### TASK DESCRIPTION
Pictures do not belong in the copy; quote every entry below exactly.

### DATA EXCERPTS

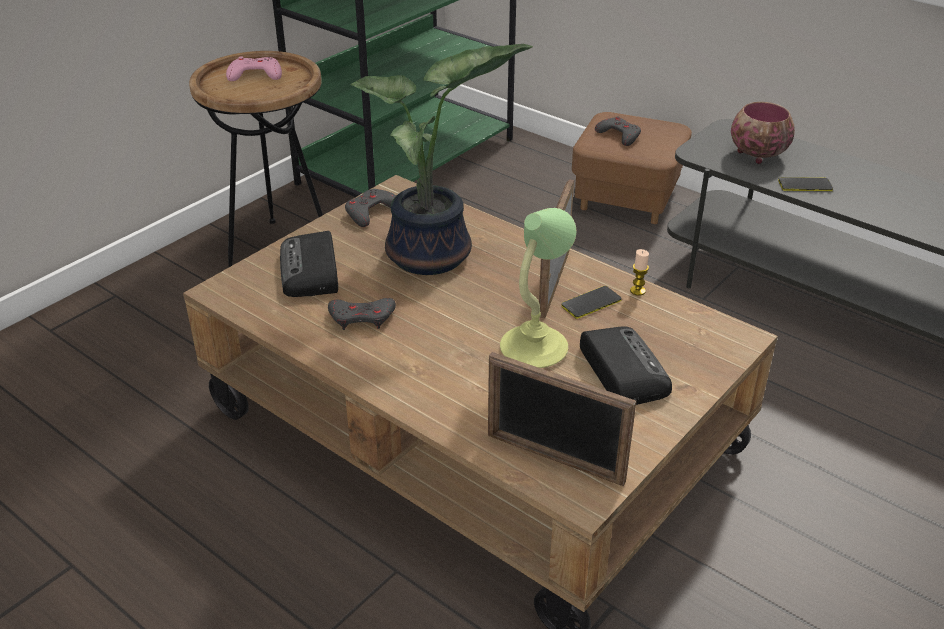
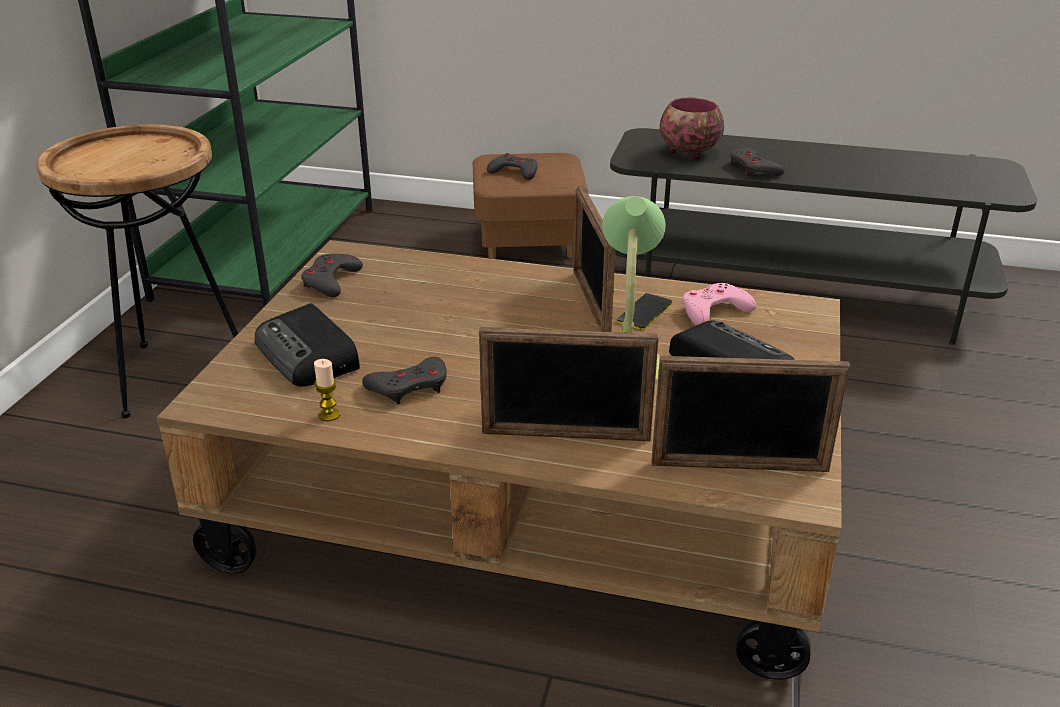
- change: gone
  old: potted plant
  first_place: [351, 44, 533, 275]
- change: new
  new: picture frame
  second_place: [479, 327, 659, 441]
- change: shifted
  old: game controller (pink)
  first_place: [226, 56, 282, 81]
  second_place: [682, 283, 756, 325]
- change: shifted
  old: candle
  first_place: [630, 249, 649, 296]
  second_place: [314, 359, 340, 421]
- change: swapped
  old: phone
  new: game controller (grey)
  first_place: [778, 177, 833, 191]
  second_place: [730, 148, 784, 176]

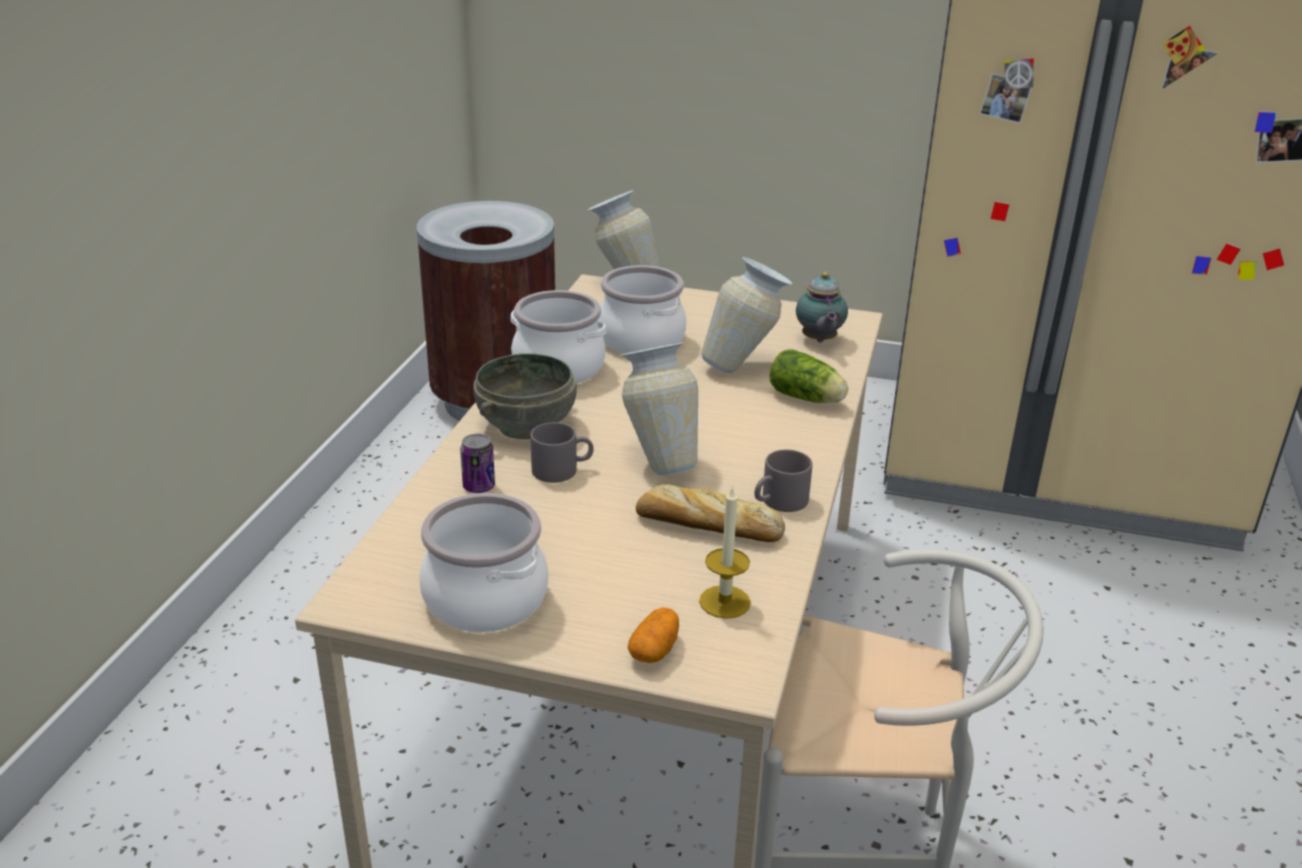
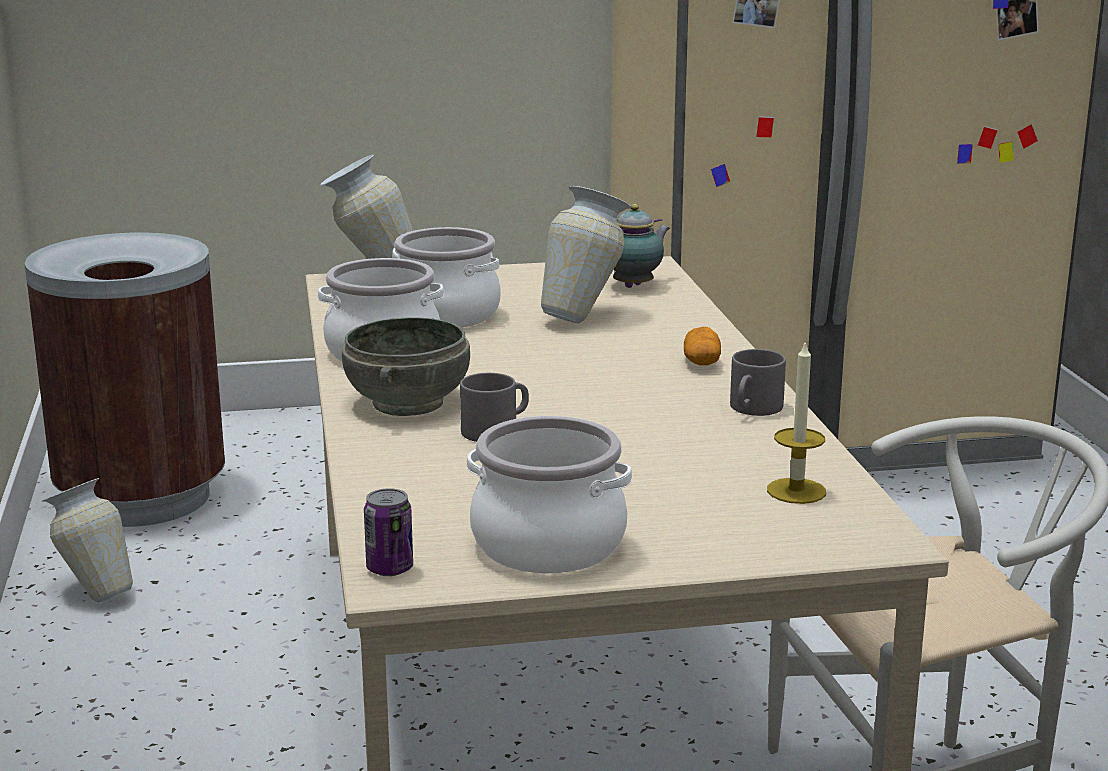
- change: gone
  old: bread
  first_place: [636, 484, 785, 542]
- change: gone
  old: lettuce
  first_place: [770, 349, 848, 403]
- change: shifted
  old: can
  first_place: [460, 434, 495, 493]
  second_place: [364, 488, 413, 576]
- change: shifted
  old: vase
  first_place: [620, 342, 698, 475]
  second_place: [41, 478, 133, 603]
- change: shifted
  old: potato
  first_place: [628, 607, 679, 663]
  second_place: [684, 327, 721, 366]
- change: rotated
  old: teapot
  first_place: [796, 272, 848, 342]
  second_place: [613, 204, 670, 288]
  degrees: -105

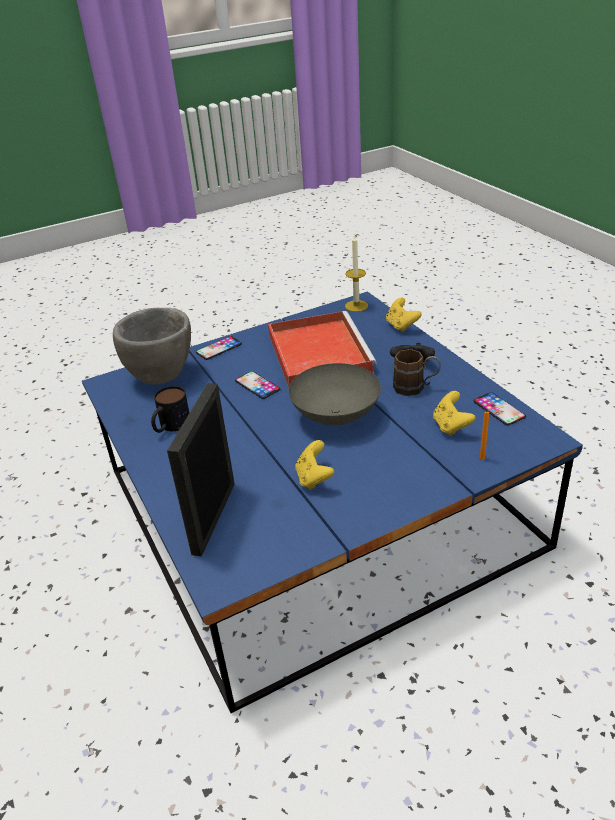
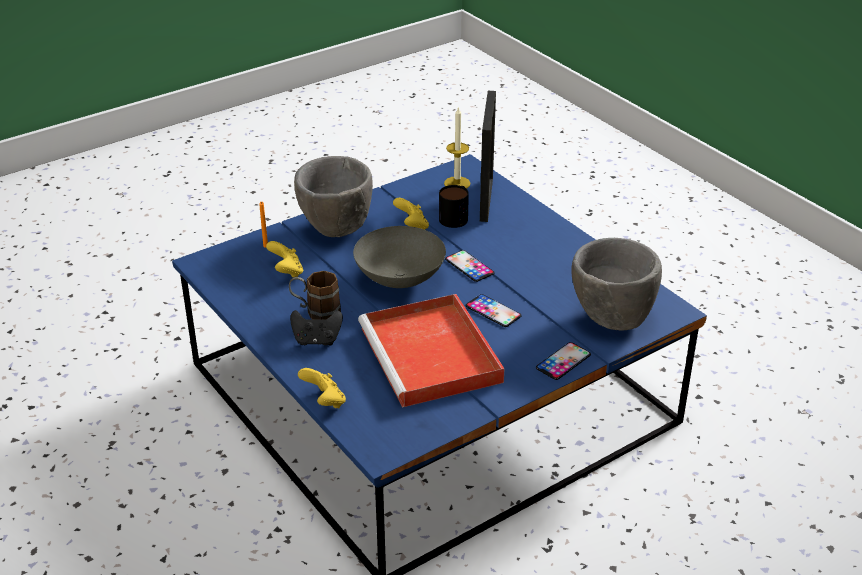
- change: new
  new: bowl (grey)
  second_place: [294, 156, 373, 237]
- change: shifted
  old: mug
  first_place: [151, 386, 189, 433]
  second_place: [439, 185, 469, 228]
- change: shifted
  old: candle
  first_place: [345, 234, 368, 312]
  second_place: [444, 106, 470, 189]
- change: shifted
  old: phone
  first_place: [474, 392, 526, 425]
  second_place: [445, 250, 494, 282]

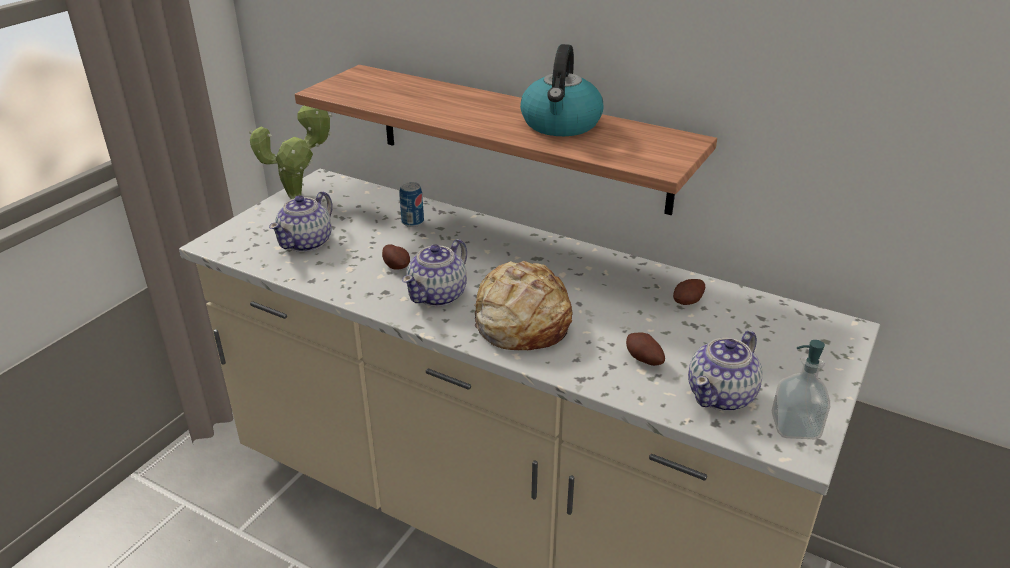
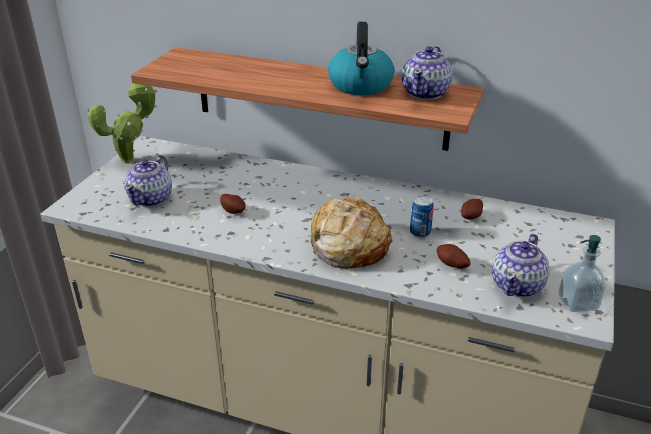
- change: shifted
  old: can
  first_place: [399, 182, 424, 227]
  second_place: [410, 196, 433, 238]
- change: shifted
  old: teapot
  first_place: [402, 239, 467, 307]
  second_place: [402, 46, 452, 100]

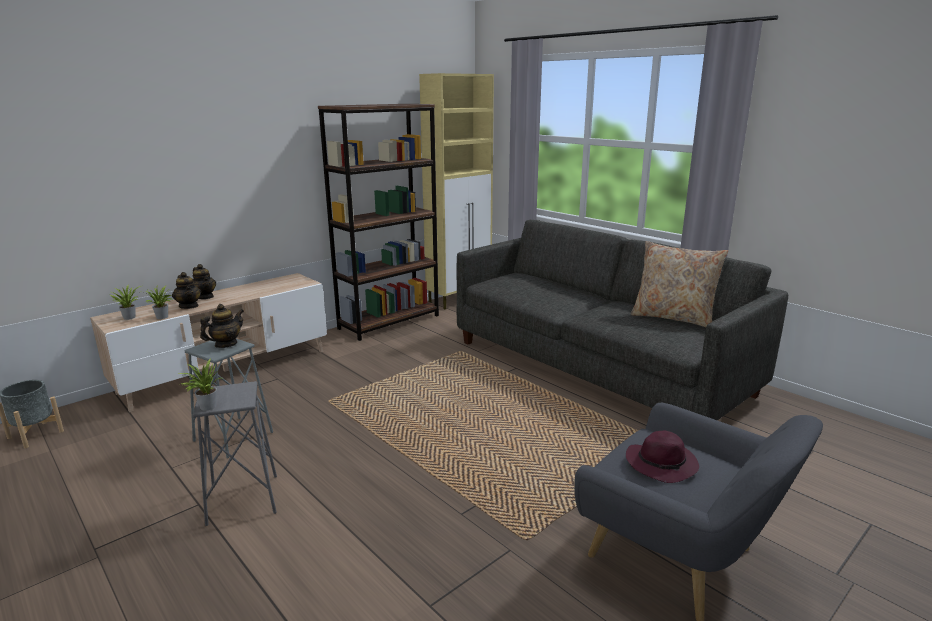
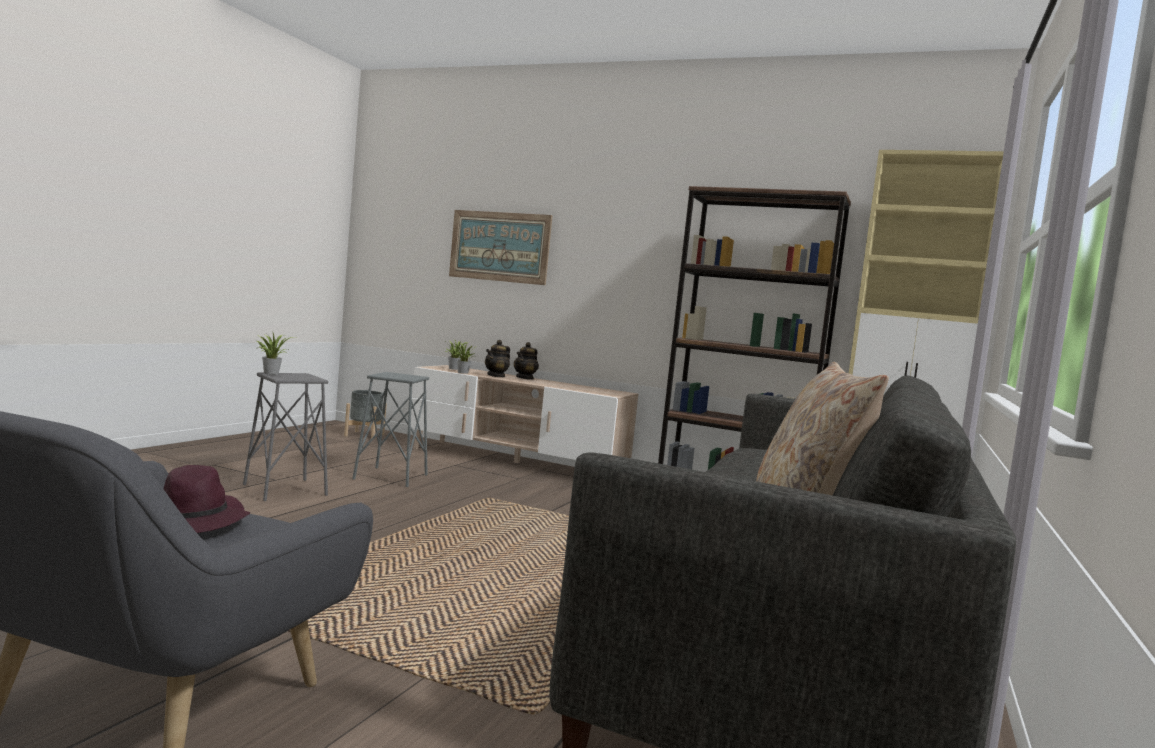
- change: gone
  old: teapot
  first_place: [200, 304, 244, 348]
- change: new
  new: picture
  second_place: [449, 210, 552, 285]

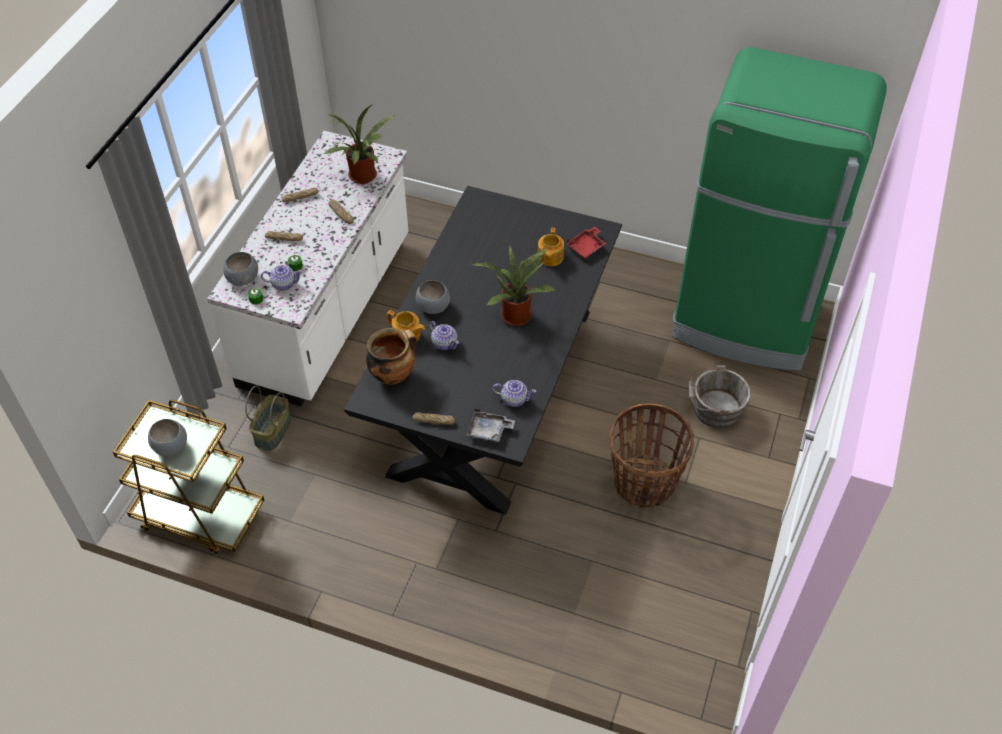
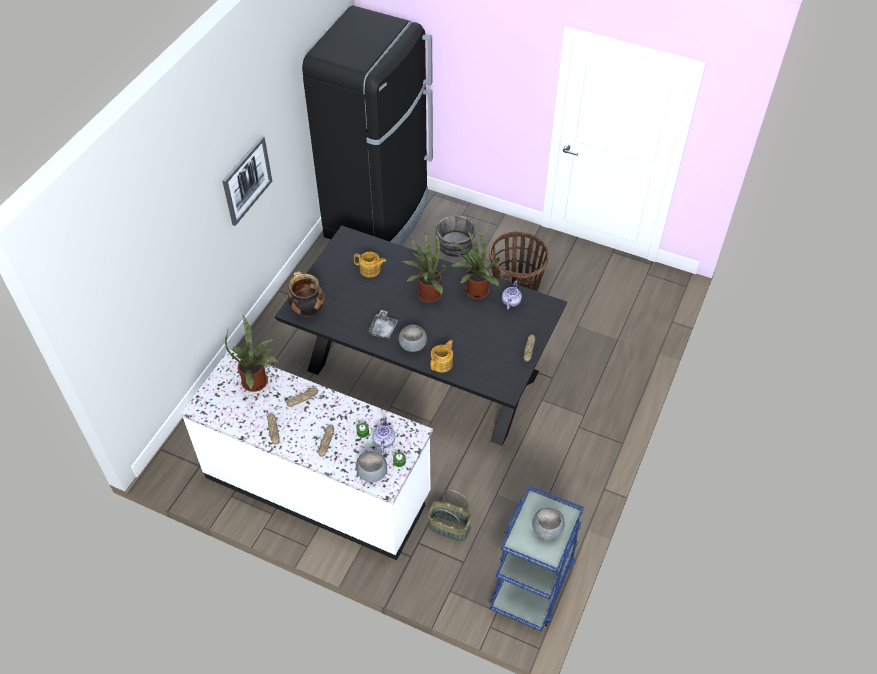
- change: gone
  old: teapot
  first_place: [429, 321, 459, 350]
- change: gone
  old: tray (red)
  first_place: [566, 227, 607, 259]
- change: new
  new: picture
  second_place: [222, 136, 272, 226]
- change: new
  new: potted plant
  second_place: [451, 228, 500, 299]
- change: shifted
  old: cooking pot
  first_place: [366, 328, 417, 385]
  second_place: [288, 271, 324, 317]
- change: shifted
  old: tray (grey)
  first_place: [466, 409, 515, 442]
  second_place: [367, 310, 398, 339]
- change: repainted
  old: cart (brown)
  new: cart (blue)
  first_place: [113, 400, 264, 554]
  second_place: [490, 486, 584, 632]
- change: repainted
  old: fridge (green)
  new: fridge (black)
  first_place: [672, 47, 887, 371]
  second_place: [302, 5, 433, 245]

### EXERCISE SOLUTION
- change: gone
  old: potted plant
  first_place: [351, 44, 533, 275]
- change: new
  new: picture frame
  second_place: [479, 327, 659, 441]
- change: shifted
  old: game controller (pink)
  first_place: [226, 56, 282, 81]
  second_place: [682, 283, 756, 325]
- change: shifted
  old: candle
  first_place: [630, 249, 649, 296]
  second_place: [314, 359, 340, 421]
- change: swapped
  old: phone
  new: game controller (grey)
  first_place: [778, 177, 833, 191]
  second_place: [730, 148, 784, 176]

- change: gone
  old: bread
  first_place: [636, 484, 785, 542]
- change: gone
  old: lettuce
  first_place: [770, 349, 848, 403]
- change: shifted
  old: can
  first_place: [460, 434, 495, 493]
  second_place: [364, 488, 413, 576]
- change: shifted
  old: vase
  first_place: [620, 342, 698, 475]
  second_place: [41, 478, 133, 603]
- change: shifted
  old: potato
  first_place: [628, 607, 679, 663]
  second_place: [684, 327, 721, 366]
- change: rotated
  old: teapot
  first_place: [796, 272, 848, 342]
  second_place: [613, 204, 670, 288]
  degrees: -105

- change: new
  new: bowl (grey)
  second_place: [294, 156, 373, 237]
- change: shifted
  old: mug
  first_place: [151, 386, 189, 433]
  second_place: [439, 185, 469, 228]
- change: shifted
  old: candle
  first_place: [345, 234, 368, 312]
  second_place: [444, 106, 470, 189]
- change: shifted
  old: phone
  first_place: [474, 392, 526, 425]
  second_place: [445, 250, 494, 282]

- change: shifted
  old: can
  first_place: [399, 182, 424, 227]
  second_place: [410, 196, 433, 238]
- change: shifted
  old: teapot
  first_place: [402, 239, 467, 307]
  second_place: [402, 46, 452, 100]

- change: gone
  old: teapot
  first_place: [200, 304, 244, 348]
- change: new
  new: picture
  second_place: [449, 210, 552, 285]

- change: gone
  old: teapot
  first_place: [429, 321, 459, 350]
- change: gone
  old: tray (red)
  first_place: [566, 227, 607, 259]
- change: new
  new: picture
  second_place: [222, 136, 272, 226]
- change: new
  new: potted plant
  second_place: [451, 228, 500, 299]
- change: shifted
  old: cooking pot
  first_place: [366, 328, 417, 385]
  second_place: [288, 271, 324, 317]
- change: shifted
  old: tray (grey)
  first_place: [466, 409, 515, 442]
  second_place: [367, 310, 398, 339]
- change: repainted
  old: cart (brown)
  new: cart (blue)
  first_place: [113, 400, 264, 554]
  second_place: [490, 486, 584, 632]
- change: repainted
  old: fridge (green)
  new: fridge (black)
  first_place: [672, 47, 887, 371]
  second_place: [302, 5, 433, 245]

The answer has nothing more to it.